Outstanding Questions
How widespread is the Baldwin effect? For example, has it shaped face processing, episodic memory, social exchange reasoning, normative thinking, mathematical cognition, and mentalising?
Baldwinisation is plausible for human fear learning, imitation, and language because there is evidence that traits which now have a genetic basis were learned earlier in the organism’s phylogenetic history. Is this a general principle? How confidently can we infer Baldwinisation, rather than aplastic evolution, from evidence that a trait was learned earlier in phylogenetic history?
Are there cases where the Baldwin effect has operated on central cognitive processes?
What sinks in when Drosophila are artificially selected for aversion learning? Would studies of experimental evolution using two cue modalities and two types of outcome confirm the evidence from rats that peripheral processes are Baldwinised?
Research using behavioural and physiological measures suggests that young infants are especially attentive to, rather than fearful of, snakes. Can this evidence of peripheral Baldwinisation be confirmed using neurological measures of attention? Are infants better able to associate snakes with positive than with negative outcomes?
Has the motivation to align our thought and behaviour with others, for example in joint action and communication, been Baldwinised?
Many theorists argue that language was originally gestural rather than vocal.

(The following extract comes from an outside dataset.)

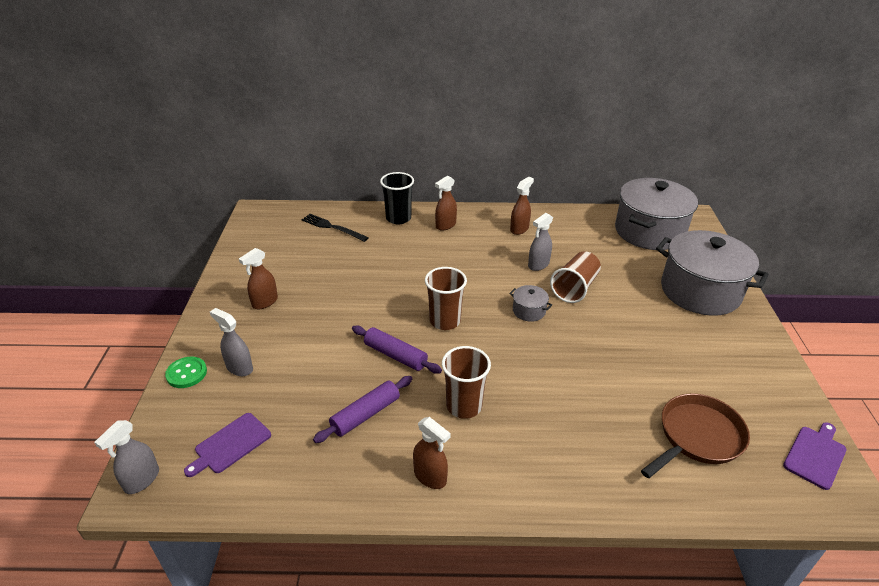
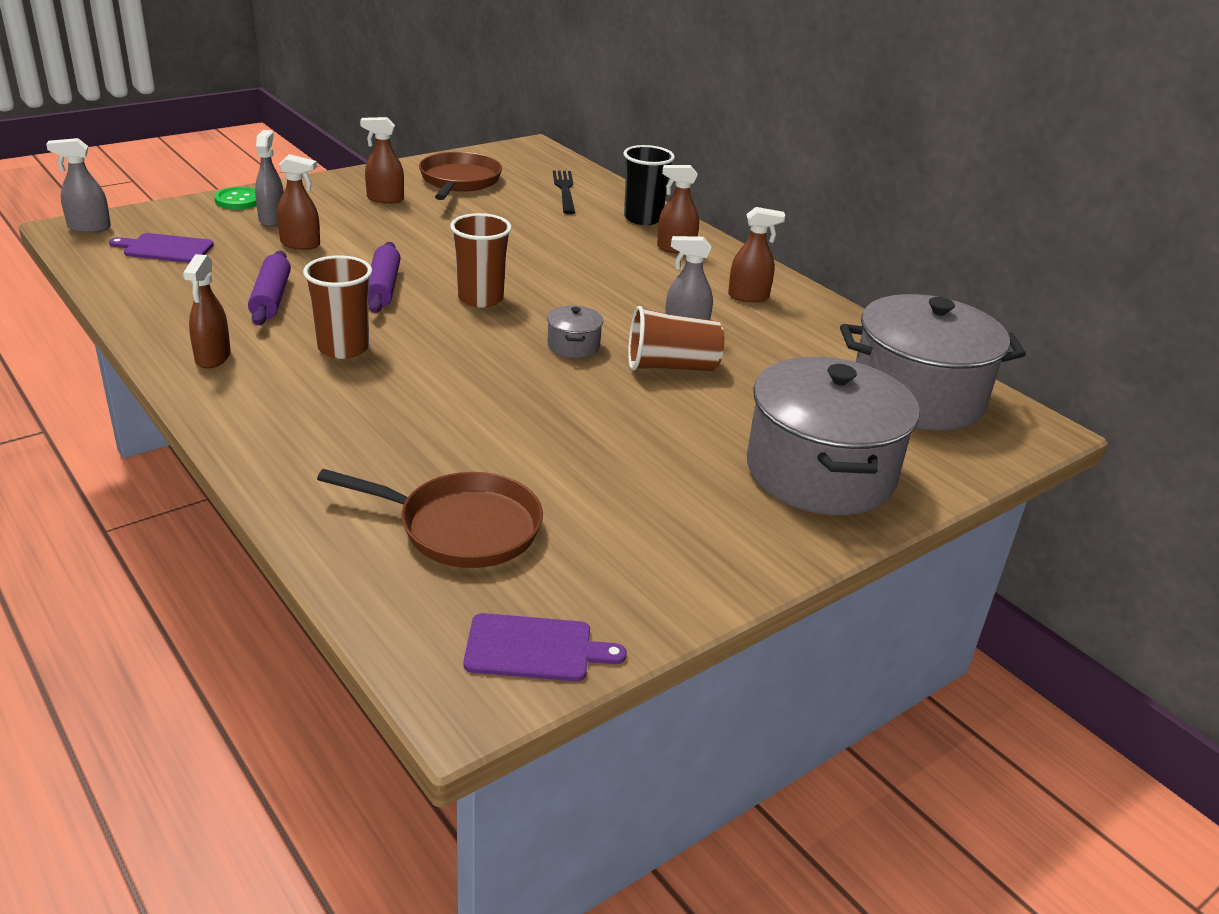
camera: 50 degrees right, 5 degrees down
(273, 260) = (459, 181): none -> brown pan
(295, 369) = (300, 244): none -> brown spray bottle
(365, 414) = (271, 298): purple rolling pin -> purple rolling pin turned 75 degrees clockwise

If so, are there traces of Baldwinisation of gestural communication, over and above manual dexterity required, for example, in tool use?
Can we find evidence that sequence processing and motivation have been Baldwinised specifically for imitation? For example, are there types of action, or stages in the learning process, where different computations encode action and non-action sequences for imitation and recognition? Is it easier to train infants to copy body movements (‘overimitation’) than to copy object movements?
Does cultural evolution promote, or suppress, natural selection?